_Задачи для решения_.
a - Пожалуйста, извлеките из фрагмента о романе Булгакова дословный отрывок, начиная со слов «Но Воланду очень» и далее вплоть до слов «середину 16-й главы.».
b - Продолжите фрагмент о романе Булгакова после его последнего предложения.

_Выбранный фрагмент_.
^^^^^^^^
Слово пятница здесь явно не на месте: Булгаков не употребляет это слишком русское слово в тексте «древних» глав своего романа: в древней Иудее это ведь был не пятый, а шестой день недели, уже к вечеру перетекающий в ее седьмой день — субботу. Слово требует замены, но писатель диктует и сейчас не может отвлечься на поиски одного слова. Потом, потом… Этого «потом» не будет. Но главное определилось: и в «древних» главах начало действия — среда.
Разумеется, Булгаков сверяет ход событий по Новому Завету. И Матфей (26, 6) и Марк (14, 3) отмечают, что в Великую среду Иисус был в Вифании (у Симона прокаженного). Правда, никакого огородника, тем более работы Иешуа и Левия Матвея на огороде хозяина нет. Высокий, пунктирно изложенный сюжет писатель наполняет простыми житейскими реалиями. Проповеди проповедями, но и работать нужно: свежие и благодатные утра в Иудее созданы для работы…
И у евангелиста Матфея, и у евангелиста Марка в эту Великую среду в Вифании Иисус говорит ученикам, что дни его сочтены и погребение его близко. Но ученики не понимаю его.
И в романе Булгакова в этот день, глухой, неназванный, но легко вычисляемый день, Иешуа почему-то «заспешил» и ушел «около полудня один». «Заспешил»: его встреча с Иудой из Кириафа уже определена. Это «заспешил» и ушел «около полудня один» — один из немногих в романе знаков того, что путь Иешуа предначертан. Левий Матвей этого не знает.
Но Воланду очень хорошо известно, что произошло. (Не исключено, что и тогда, во время событий, ему было все наперед известно.) Поэтому он прибывает в Москву не в пятницу, а в среду — в свой день («среда — Вoтанов день»), в вечер среды, в память того самого вечера среды, когда в доме Иуды из Кириафа, при свете светильников, любезно зажженных Иудой, Иешуа Га-Ноцри схвачен и крестный путь его начался.
Теперь события в обеих частях романа рифмуются плотно: и в основном потоке повествования, и в «романе в романе» действие начинается в среду. Но подчеркивать это Булгаков не хочет. Совпадение, как часто у него бывает, укрыто. Начало события свернулось улиткой, спряталось, как в домик улитки, в середину 16-й главы.
^^^^^^^^
_Координаты ключевых точек конечностей_.
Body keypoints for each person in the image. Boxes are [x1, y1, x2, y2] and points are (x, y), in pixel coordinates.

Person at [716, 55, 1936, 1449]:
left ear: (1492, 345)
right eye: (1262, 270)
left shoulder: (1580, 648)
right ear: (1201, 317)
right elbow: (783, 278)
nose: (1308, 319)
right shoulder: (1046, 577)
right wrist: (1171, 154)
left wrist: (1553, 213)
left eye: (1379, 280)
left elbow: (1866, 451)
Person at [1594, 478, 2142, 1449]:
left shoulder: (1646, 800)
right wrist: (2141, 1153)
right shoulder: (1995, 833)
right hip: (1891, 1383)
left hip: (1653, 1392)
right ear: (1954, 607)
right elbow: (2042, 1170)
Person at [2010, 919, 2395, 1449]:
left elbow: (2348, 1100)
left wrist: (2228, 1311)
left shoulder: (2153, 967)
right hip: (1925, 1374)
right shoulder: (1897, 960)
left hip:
^^^^^^^^
_Ответы к задачам_.
a -
Но Воланду очень хорошо известно, что произошло. (Не исключено, что и тогда, во время событий, ему было все наперед известно.) Поэтому он прибывает в Москву не в пятницу, а в среду — в свой день («среда — Вoтанов день»), в вечер среды, в память того самого вечера среды, когда в доме Иуды из Кириафа, при свете светильников, любезно зажженных Иудой, Иешуа Га-Ноцри схвачен и крестный путь его начался.
Теперь события в обеих частях романа рифмуются плотно: и в основном потоке повествования, и в «романе в романе» действие начинается в среду. Но подчеркивать это Булгаков не хочет. Совпадение, как часто у него бывает, укрыто. Начало события свернулось улиткой, спряталось, как в домик улитки, в середину 16-й главы.

b -
В 1938 году, в продиктованной на машинку пятой редакции, роман начинался так: «Весною, в среду, в час жаркого заката на Патриарших прудах появилось двое граждан…» И вот теперь, когда перекличка во времени между главами «евангельскими» и главами «московскими» состоялась, писатель убирает слово среда в первой строке первой главы романа. Слово убрано, потому что понятие среда в романе заработало. Первую страницу своего романа Булгаков, как читателю известно, будет много раз править. Но к этому слову не вернется: слово ушло в подтекст.
Роману нужны намеки на тайны — прозрачные, поэтичные…
И еще одно очень важное (и незамеченное исследователями) изменение вводит Булгаков в структуру времени своего романа на самых последних ступенях работы.
Обратили ли вы внимание, дорогой читатель, на противоречие в расчетах времени в главе «Понтий Пилат»?
На протяжении всей главы время явно и неуклонно стремится к полудню. Действие в этой главе начинается «ранним утром», когда Понтий Пилат выходит в колоннаду. Потом он замечает солнце, «подымающееся вверх над конными статуями гипподрома». И вот уже солнце «довольно высоко стоит над гипподромом», так что его луч «подползает к стоптанным сандалиям Иешуа». Полдень все ближе, но его еще нет: «Приказание прокуратора было исполнено быстро и точно, и солнце, с какою-то необыкновенною яростью сжигавшее в эти дни Ершалаим, не успело еще приблизиться к своей наивысшей точке, когда на верхней террасе сада у двух мраморных белых львов, стороживших лестницу, встретились прокуратор и исполняющий обязанности президента Синедриона первосвященник иудейский Иосиф Каифа». Солнце почти в зените: прокуратор, «прищурившись в небо, увидел, что раскаленный шар почти над самой его головой, а тень Каифы совсем съежилась у львиного хвоста».